> **Consigne 1**:
Pouvez-vous recopier mot pour mot le passage de l'article sur la rupture du papier qui commence aux mots « Cette force de » et s'arrête après « nature de l’endommagement. » ?
-------
Des scientifiques du laboratoire 3SR (Sols, solides, structures, risques) ont étudié le papier afin de mieux comprendre et modéliser les risques de rupture des matériaux quasi-fragiles, à l'image du béton. Leurs travaux pourraient permettre de faire le lien entre l'évolution des forces exercées sur ce type de matériaux et la nature de leur endommagement.
Bétons, composites, mais aussi certaines roches ont tous pour point commun de contenir de nombreuses hétérogénéités. Leur comportement est qualifié de quasi-fragile, car leur rupture, sous l’action d’une contrainte, résulte de microfissurations progressives, dans une zone d’endommagement située autour d’une fissure principale, et qui peuvent conduire à la rupture complète du matériau. Ces matériaux ont la particularité d’être opaques et massifs, ce qui limite les observations directes du phénomène. Des chercheurs du laboratoire 3SR (Sols, solides, structures, risques) se sont servis du papier comme modèle de matériaux quasi-fragiles afin de comprendre et de modéliser leurs risques de rupture. Leurs travaux ont fait l’objet d’une publication dans la revue International Journal of Fracture.
« Nous avons utilisé le papier pour étudier les risques de rupture d’autres matériaux comme le béton, car ce matériau est plus facile à fissurer en laboratoire et a l’avantage de révéler sa microstructure à la lumière visible, déclare François Villette, actuellement chercheur post-doctoral au Laboratoire Georges Friedel. Si l’on regarde une feuille de papier à la lumière, on aperçoit des variations d’intensité lumineuse qui correspondent aux agrégats de fibres générés lors du procédé de fabrication du papier. Ces agrégats de fibres peuvent être assimilés aux agrégats présents dans le béton sous la forme de graviers. »
L’étude du papier a consisté à procéder à des essais de traction sur des bandelettes rectangulaires, en étirant chacune de leurs extrémités et à observer ce qui se produit. Ce matériau étant quasi-fragile, son endommagement est progressif et se diffuse d’un bout à l’autre de l’échantillon. Des enregistrements ont permis de tracer des courbes représentant l’évolution de la force exercée par la traction jusqu’à la rupture complète de l’échantillon.
Cette force de traction augmente progressivement jusqu’à un pic, puis chute au moment de l’endommagement du papier et qu’il perd de sa rigidité. Lors de cette baisse, en raison de l’hétérogénéité du matériau, des fluctuations des forces de traction sont observées. Les scientifiques ont alors analysé leur distribution statistique en amplitude afin d’y trouver la signature des hétérogénéités. Ils sont parvenus à faire un lien entre la baisse de force et la nature de l’endommagement.
Mise en évidence de deux régimes de distribution des chutes de forces
« L’étude statistique des chutes de forces classées par amplitudes a permis d’observer un premier régime de distribution, qui est toujours présent quel que soit l’endommagement, et qui se caractérise sur un graphique par une droite correspondant à une loi puissance, révèle François Villette. On retrouve avec un simple capteur de force un résultat déjà connu dans la littérature en utilisant d’autres dispositifs, d’émission acoustique par exemple, et qui s’applique à tous les phénomènes critiques, comme les séismes. Nos travaux ont également permis de mettre en évidence un deuxième régime qui se caractérise par une déviation des plus grandes chutes de forces par rapport au tracé de cette droite et qui s’observe sur les échantillons ayant rencontré une propagation de fissures. Plus ce deuxième régime est important et plus nous observons une propagation franche de la fissure. »
-------
> **Consigne 2**:
Pouvez-vous modifier les enregistrements, depuis leur début jusqu'à la ligne qui contient « locality: Pese. » incluse, en remplaçant « locality » par « place » sans rien changer d'autre, puis rendre uniquement ces lignes ?

> **Support de travail**:
-------
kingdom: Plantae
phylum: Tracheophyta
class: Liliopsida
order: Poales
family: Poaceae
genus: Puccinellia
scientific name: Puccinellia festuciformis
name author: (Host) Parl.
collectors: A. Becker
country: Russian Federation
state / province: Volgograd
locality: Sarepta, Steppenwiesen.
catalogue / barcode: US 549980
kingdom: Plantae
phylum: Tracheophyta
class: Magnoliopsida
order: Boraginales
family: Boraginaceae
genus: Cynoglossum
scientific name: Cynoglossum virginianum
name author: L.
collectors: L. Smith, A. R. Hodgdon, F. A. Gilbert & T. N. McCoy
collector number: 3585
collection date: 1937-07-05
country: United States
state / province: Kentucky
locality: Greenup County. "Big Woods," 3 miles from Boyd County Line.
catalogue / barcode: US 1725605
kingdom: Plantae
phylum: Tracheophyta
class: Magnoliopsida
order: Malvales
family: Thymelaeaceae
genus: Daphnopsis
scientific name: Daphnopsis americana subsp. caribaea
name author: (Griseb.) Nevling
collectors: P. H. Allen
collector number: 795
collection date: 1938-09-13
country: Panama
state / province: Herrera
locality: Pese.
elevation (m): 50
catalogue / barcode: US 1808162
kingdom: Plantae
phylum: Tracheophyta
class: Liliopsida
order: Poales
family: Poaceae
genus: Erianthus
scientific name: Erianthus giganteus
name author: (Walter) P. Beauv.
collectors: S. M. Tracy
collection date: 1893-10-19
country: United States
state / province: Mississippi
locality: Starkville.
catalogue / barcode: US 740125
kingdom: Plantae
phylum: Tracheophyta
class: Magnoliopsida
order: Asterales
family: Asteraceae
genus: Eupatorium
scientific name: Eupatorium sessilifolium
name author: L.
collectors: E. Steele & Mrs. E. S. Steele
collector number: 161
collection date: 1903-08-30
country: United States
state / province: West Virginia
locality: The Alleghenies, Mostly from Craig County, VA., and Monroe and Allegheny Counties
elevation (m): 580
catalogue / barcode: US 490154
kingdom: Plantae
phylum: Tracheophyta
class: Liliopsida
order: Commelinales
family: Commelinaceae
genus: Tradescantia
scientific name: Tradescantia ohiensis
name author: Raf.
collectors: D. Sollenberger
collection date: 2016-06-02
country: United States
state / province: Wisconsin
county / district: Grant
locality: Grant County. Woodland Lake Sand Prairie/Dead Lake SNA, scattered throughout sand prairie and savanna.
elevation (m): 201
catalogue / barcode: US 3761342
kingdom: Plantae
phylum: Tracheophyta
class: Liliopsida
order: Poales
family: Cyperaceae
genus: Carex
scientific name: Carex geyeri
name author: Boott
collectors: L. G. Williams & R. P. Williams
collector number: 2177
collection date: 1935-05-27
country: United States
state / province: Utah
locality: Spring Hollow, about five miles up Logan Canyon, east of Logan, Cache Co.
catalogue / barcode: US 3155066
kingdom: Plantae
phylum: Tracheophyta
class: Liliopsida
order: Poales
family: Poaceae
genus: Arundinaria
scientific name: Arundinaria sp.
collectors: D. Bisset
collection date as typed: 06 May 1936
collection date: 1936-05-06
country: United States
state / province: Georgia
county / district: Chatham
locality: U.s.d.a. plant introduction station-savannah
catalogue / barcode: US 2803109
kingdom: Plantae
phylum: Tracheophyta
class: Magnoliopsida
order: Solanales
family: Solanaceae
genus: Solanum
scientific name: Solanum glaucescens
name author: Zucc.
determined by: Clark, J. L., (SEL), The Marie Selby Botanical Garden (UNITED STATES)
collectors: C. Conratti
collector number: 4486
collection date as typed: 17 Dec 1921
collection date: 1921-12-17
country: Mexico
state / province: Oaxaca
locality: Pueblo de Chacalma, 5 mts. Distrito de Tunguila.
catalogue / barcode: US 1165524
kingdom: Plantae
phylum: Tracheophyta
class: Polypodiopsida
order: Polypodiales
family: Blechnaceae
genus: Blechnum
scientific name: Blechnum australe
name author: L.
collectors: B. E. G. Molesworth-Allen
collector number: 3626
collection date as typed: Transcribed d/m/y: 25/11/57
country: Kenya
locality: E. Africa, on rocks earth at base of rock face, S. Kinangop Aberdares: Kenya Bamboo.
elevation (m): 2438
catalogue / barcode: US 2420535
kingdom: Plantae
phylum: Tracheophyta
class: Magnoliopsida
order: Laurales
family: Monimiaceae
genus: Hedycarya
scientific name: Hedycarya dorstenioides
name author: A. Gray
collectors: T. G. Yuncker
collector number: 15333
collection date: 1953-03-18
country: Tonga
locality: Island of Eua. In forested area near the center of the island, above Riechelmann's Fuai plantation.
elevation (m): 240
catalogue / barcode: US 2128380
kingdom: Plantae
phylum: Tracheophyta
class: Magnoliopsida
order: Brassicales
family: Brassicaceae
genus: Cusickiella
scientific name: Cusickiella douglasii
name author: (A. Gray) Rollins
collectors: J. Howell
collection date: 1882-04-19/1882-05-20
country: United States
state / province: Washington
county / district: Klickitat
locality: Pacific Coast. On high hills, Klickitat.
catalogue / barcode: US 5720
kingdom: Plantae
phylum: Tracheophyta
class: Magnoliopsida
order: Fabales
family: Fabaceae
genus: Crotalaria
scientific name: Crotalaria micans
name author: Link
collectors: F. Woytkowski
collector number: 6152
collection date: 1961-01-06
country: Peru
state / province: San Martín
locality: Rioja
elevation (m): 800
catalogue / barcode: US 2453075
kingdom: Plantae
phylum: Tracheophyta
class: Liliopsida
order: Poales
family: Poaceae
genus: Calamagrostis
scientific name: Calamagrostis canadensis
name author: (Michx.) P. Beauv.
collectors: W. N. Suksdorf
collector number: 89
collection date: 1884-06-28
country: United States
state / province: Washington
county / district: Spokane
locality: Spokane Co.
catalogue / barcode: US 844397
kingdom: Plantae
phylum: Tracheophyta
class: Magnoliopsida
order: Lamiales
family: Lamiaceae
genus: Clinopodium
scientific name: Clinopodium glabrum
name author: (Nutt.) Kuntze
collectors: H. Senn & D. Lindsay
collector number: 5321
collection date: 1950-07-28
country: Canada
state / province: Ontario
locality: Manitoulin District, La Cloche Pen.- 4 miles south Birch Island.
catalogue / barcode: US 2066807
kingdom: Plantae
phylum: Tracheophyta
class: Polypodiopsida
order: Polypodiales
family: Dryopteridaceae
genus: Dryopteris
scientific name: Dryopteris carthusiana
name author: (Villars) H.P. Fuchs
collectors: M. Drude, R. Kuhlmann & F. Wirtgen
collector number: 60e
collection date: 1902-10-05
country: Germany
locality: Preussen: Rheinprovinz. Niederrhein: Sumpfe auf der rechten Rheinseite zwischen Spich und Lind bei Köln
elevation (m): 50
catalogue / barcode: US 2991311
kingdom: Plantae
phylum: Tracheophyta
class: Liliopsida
-------
> **Solution complète 1**:
Cette force de traction augmente progressivement jusqu’à un pic, puis chute au moment de l’endommagement du papier et qu’il perd de sa rigidité. Lors de cette baisse, en raison de l’hétérogénéité du matériau, des fluctuations des forces de traction sont observées. Les scientifiques ont alors analysé leur distribution statistique en amplitude afin d’y trouver la signature des hétérogénéités. Ils sont parvenus à faire un lien entre la baisse de force et la nature de l’endommagement.

> **Solution complète 2**:
kingdom: Plantae
phylum: Tracheophyta
class: Liliopsida
order: Poales
family: Poaceae
genus: Puccinellia
scientific name: Puccinellia festuciformis
name author: (Host) Parl.
collectors: A. Becker
country: Russian Federation
state / province: Volgograd
place: Sarepta, Steppenwiesen.
catalogue / barcode: US 549980
kingdom: Plantae
phylum: Tracheophyta
class: Magnoliopsida
order: Boraginales
family: Boraginaceae
genus: Cynoglossum
scientific name: Cynoglossum virginianum
name author: L.
collectors: L. Smith, A. R. Hodgdon, F. A. Gilbert & T. N. McCoy
collector number: 3585
collection date: 1937-07-05
country: United States
state / province: Kentucky
place: Greenup County. "Big Woods," 3 miles from Boyd County Line.
catalogue / barcode: US 1725605
kingdom: Plantae
phylum: Tracheophyta
class: Magnoliopsida
order: Malvales
family: Thymelaeaceae
genus: Daphnopsis
scientific name: Daphnopsis americana subsp. caribaea
name author: (Griseb.) Nevling
collectors: P. H. Allen
collector number: 795
collection date: 1938-09-13
country: Panama
state / province: Herrera
place: Pese.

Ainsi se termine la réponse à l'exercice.